EXERCISE INPUTS ->
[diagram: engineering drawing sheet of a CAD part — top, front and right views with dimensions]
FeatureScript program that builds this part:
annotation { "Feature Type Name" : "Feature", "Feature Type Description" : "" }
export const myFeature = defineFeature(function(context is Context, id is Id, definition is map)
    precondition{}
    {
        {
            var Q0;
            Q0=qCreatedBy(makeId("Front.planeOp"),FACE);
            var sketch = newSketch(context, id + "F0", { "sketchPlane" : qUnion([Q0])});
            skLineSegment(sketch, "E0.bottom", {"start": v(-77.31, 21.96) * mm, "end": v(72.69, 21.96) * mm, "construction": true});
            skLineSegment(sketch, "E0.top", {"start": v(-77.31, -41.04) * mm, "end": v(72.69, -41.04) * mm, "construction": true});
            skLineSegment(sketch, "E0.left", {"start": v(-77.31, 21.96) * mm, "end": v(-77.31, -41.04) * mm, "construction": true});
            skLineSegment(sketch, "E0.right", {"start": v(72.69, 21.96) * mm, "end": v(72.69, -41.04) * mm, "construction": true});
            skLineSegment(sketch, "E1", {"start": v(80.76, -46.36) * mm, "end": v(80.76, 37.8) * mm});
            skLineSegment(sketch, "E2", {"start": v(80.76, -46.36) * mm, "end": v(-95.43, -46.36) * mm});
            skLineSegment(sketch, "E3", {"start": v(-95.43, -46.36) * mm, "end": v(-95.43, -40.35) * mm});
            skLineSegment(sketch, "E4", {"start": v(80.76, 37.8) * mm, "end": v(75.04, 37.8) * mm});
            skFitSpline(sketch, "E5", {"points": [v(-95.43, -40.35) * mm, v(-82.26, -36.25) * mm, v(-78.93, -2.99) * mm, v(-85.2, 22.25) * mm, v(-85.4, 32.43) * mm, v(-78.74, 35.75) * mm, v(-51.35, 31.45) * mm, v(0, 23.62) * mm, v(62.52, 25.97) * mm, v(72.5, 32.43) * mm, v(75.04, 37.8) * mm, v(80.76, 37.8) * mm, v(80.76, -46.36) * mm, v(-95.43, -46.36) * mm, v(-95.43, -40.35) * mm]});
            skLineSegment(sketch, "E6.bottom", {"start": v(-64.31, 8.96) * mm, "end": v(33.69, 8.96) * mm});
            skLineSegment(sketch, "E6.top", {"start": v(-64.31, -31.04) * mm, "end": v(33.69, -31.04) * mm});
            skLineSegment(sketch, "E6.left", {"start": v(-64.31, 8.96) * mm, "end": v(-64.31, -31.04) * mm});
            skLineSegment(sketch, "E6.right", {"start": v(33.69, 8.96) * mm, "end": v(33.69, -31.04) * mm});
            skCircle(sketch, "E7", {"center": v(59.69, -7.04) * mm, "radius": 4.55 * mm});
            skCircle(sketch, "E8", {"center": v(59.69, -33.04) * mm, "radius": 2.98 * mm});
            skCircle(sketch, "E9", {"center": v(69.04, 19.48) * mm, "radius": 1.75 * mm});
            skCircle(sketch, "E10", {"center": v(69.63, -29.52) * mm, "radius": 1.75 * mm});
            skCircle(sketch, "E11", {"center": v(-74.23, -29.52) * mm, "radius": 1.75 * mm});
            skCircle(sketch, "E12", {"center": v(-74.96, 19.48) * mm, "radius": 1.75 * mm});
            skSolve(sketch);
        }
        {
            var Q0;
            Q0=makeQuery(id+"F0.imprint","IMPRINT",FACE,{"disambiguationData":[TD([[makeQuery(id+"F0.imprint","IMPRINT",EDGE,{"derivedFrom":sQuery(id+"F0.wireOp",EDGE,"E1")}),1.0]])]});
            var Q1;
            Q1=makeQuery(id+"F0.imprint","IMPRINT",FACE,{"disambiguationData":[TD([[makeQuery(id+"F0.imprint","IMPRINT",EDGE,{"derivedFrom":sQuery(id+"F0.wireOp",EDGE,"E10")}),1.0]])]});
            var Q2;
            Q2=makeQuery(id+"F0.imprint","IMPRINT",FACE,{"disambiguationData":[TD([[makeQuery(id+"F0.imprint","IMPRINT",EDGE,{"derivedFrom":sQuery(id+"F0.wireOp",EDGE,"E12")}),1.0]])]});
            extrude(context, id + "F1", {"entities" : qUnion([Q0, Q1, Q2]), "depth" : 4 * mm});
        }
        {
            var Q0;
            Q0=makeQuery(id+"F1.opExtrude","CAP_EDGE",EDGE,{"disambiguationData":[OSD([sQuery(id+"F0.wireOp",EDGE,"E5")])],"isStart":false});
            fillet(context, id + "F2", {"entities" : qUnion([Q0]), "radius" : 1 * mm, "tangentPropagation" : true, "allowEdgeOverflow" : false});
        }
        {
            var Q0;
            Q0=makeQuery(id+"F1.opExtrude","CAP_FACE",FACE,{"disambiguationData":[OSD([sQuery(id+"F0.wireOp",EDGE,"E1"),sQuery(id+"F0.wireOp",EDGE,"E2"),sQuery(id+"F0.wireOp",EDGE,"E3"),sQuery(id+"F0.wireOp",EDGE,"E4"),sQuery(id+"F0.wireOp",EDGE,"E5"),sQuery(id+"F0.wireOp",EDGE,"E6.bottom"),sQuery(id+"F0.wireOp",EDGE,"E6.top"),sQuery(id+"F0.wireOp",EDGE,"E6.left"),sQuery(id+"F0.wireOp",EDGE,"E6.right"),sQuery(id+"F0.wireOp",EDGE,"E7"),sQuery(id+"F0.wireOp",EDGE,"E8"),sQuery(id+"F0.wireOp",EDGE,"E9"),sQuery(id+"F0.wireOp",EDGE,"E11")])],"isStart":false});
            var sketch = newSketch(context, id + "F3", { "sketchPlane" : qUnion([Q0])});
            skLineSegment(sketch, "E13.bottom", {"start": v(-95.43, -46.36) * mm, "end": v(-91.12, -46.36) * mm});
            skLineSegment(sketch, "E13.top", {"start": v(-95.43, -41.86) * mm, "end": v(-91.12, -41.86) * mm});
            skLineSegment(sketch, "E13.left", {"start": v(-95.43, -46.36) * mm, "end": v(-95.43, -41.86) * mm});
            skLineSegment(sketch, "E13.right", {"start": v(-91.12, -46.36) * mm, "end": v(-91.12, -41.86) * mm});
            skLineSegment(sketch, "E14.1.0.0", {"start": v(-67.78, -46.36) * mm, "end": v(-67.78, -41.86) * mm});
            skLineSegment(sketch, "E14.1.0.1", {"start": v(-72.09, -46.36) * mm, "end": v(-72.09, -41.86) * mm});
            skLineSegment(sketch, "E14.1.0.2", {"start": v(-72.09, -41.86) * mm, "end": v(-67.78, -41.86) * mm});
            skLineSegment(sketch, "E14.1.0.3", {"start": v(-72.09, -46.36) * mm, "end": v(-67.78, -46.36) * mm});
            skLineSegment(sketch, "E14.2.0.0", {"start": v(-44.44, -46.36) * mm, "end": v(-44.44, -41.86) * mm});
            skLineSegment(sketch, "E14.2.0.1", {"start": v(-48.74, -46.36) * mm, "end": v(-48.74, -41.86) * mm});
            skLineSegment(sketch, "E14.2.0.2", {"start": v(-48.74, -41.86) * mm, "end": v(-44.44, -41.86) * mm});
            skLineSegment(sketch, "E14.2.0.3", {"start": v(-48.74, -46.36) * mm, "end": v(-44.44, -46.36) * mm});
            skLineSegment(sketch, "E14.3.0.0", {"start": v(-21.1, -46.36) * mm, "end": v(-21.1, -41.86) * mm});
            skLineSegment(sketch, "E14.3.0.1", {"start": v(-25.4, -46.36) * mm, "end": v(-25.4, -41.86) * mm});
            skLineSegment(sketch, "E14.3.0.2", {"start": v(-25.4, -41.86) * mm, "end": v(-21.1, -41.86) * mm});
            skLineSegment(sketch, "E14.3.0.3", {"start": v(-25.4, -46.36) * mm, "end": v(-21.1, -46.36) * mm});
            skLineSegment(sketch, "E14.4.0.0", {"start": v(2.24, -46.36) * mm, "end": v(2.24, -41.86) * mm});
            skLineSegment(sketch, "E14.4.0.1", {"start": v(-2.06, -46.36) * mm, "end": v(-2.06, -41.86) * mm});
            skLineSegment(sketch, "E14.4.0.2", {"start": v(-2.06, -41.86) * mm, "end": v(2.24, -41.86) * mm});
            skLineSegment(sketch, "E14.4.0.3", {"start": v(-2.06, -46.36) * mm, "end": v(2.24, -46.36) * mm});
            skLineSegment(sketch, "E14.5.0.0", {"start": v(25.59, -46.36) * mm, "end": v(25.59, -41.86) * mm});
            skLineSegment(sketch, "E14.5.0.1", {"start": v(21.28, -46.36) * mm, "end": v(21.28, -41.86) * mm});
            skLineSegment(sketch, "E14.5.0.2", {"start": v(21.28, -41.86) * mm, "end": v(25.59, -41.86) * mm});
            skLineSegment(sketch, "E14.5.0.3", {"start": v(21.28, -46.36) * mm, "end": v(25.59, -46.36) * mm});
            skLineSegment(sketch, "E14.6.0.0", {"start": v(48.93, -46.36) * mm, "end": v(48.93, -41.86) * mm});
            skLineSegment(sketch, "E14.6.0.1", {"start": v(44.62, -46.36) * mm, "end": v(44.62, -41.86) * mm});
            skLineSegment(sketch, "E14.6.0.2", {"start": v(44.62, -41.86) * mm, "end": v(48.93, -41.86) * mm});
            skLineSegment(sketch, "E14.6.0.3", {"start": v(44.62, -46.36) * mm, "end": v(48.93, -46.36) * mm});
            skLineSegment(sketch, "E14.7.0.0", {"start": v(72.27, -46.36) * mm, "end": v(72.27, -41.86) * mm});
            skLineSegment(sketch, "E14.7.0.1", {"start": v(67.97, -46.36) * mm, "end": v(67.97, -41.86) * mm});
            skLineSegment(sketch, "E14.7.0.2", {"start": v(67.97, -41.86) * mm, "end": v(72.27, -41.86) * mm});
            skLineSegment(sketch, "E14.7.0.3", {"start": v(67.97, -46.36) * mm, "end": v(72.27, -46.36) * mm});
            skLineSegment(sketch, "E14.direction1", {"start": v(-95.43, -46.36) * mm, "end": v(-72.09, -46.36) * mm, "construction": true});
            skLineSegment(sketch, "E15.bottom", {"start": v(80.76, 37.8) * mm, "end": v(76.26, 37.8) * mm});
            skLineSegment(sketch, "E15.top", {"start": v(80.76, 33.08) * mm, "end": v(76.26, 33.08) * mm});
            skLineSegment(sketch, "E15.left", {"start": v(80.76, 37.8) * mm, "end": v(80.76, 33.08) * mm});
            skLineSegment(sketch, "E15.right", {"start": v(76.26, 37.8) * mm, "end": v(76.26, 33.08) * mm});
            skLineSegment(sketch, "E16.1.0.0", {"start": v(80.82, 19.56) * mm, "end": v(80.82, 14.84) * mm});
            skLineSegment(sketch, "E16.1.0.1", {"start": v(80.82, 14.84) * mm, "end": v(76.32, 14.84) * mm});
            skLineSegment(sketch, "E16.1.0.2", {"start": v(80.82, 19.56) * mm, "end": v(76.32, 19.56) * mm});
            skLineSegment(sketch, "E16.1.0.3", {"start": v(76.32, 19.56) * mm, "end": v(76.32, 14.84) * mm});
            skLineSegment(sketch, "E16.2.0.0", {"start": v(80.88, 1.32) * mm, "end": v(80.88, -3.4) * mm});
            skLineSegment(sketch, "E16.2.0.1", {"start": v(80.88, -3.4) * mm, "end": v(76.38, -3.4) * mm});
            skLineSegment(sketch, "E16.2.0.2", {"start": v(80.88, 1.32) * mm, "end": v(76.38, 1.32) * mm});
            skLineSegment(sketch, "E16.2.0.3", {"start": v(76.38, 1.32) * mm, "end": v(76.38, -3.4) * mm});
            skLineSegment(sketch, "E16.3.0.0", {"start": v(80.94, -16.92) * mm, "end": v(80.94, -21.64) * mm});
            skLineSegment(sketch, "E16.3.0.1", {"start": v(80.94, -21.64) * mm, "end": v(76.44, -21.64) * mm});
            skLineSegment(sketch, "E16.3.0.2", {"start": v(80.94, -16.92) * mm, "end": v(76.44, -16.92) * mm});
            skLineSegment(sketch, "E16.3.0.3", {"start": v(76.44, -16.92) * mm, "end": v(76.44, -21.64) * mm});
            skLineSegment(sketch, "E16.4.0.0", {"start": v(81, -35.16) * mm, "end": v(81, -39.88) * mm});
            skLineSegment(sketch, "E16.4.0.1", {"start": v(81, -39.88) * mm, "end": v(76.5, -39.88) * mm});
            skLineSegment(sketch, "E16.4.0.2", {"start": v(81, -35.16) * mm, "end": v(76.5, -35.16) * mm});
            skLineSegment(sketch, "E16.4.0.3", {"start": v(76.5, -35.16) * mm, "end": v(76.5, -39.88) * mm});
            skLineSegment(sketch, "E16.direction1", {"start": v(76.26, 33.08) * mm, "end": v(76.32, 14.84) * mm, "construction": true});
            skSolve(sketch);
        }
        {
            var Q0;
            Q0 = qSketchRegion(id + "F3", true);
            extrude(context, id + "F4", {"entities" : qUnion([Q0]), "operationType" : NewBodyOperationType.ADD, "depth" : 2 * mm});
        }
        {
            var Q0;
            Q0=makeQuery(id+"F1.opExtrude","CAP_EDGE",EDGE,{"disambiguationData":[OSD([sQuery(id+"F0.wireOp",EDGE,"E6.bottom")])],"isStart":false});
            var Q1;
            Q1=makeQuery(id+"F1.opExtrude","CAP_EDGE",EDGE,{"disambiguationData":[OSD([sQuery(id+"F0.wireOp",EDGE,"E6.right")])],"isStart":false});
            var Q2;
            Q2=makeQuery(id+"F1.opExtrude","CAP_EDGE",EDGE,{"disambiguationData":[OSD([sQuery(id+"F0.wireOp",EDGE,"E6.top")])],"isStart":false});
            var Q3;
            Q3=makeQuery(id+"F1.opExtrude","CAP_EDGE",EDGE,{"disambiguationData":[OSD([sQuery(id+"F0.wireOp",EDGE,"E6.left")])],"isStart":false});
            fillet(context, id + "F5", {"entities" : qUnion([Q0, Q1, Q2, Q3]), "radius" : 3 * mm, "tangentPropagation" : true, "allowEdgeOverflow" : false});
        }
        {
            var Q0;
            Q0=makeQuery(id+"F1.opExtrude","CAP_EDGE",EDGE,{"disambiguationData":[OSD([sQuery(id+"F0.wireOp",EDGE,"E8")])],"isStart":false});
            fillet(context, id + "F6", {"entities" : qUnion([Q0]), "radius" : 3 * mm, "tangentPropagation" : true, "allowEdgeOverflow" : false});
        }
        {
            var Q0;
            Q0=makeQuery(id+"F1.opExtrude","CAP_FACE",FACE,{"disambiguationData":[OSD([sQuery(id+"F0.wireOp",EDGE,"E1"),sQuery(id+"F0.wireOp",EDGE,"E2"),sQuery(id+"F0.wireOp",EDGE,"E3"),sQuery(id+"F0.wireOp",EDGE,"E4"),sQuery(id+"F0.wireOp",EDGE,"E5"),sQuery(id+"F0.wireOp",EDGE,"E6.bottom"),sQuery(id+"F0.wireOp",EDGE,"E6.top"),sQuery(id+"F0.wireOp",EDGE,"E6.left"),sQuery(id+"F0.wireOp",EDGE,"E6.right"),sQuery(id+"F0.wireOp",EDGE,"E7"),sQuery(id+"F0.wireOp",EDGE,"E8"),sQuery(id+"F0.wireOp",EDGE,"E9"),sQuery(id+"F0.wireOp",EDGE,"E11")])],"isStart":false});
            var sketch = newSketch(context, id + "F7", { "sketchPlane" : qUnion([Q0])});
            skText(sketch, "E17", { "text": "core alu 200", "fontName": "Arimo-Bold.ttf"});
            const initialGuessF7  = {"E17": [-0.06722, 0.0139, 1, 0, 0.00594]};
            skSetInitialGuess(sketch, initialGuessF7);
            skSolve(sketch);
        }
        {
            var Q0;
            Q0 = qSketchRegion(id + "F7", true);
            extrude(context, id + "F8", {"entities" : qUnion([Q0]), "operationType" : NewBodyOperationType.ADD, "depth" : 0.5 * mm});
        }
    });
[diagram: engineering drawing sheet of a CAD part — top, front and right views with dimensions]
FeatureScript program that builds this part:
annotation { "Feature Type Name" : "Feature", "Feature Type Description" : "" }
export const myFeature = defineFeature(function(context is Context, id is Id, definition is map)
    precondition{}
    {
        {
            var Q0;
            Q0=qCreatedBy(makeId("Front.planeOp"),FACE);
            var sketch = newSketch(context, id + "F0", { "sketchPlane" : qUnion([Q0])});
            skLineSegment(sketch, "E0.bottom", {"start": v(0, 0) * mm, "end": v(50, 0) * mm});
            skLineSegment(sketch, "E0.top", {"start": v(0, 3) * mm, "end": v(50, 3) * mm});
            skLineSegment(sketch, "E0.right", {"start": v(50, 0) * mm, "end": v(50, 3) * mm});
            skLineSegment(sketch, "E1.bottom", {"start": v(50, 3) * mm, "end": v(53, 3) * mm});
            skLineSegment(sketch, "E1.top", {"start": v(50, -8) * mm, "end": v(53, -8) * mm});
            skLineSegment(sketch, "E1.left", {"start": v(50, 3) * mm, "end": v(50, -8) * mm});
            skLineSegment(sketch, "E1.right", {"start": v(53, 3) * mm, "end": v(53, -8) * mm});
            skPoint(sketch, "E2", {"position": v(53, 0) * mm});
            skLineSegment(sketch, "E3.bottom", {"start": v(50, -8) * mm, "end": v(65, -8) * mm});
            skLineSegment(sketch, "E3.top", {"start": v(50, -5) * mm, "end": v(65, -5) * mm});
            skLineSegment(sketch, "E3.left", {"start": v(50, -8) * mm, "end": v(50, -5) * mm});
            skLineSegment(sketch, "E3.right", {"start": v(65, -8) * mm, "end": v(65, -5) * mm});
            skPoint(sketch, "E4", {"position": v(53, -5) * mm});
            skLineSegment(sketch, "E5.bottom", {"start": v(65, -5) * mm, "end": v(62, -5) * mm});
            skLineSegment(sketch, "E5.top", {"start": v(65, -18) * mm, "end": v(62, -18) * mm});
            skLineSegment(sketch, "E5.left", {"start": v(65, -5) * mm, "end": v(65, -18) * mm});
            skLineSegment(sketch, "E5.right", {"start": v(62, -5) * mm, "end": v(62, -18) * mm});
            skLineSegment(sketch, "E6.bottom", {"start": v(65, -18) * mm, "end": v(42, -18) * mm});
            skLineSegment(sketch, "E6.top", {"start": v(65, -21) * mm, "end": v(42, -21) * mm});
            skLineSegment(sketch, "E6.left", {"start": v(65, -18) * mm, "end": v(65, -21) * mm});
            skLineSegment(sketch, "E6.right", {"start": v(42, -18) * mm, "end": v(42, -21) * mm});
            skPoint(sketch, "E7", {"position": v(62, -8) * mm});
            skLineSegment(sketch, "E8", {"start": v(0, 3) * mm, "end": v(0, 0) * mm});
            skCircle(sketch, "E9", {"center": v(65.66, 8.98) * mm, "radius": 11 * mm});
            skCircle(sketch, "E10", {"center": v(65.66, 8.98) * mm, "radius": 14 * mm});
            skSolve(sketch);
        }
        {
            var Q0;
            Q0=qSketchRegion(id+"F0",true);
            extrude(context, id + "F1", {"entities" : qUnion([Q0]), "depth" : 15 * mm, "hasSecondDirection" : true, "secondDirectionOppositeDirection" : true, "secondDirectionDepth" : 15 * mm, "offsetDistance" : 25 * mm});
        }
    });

WHAT YOU WILL DO ->
Gather every line above that contains the string "sketchPlane". Letter case matters.

RESPONSE ->
            var sketch = newSketch(context, id + "F0", { "sketchPlane" : qUnion([Q0])});
            var sketch = newSketch(context, id + "F3", { "sketchPlane" : qUnion([Q0])});
            var sketch = newSketch(context, id + "F7", { "sketchPlane" : qUnion([Q0])});
            var sketch = newSketch(context, id + "F0", { "sketchPlane" : qUnion([Q0])});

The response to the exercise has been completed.